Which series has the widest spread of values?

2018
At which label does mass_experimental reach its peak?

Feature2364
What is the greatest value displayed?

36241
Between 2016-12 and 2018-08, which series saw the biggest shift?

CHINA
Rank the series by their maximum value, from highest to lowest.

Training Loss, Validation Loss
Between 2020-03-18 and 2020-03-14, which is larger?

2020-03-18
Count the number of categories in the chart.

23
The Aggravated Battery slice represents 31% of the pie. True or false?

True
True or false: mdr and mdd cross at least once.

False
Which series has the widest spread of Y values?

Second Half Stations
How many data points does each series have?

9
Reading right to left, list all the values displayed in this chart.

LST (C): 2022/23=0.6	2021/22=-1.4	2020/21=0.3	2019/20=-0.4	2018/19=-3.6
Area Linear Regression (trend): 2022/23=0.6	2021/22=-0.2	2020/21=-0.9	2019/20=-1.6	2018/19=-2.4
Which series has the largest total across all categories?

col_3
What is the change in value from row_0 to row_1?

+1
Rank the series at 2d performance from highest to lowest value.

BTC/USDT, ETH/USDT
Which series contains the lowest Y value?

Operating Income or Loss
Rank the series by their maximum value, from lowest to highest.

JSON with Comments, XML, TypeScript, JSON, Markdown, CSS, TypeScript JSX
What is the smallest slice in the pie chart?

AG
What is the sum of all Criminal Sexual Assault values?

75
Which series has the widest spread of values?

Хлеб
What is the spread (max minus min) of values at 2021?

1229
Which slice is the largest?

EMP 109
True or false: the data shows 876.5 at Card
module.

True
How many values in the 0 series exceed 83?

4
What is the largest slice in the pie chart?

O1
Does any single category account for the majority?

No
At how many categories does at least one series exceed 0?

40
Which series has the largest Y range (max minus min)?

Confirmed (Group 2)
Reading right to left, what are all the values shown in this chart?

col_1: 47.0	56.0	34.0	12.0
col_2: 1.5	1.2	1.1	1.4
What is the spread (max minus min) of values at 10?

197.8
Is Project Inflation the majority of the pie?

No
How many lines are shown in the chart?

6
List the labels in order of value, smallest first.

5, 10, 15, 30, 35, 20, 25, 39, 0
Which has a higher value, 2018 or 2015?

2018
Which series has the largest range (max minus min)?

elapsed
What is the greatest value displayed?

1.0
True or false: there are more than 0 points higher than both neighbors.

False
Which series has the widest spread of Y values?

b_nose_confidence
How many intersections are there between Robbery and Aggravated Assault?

_ _ _ _ _ _ _

__Activity__
How many lines in the records above contain the string "smallest", with uppercase and lowercase treated as different? Reply with the number alone.

__Output of the task__
2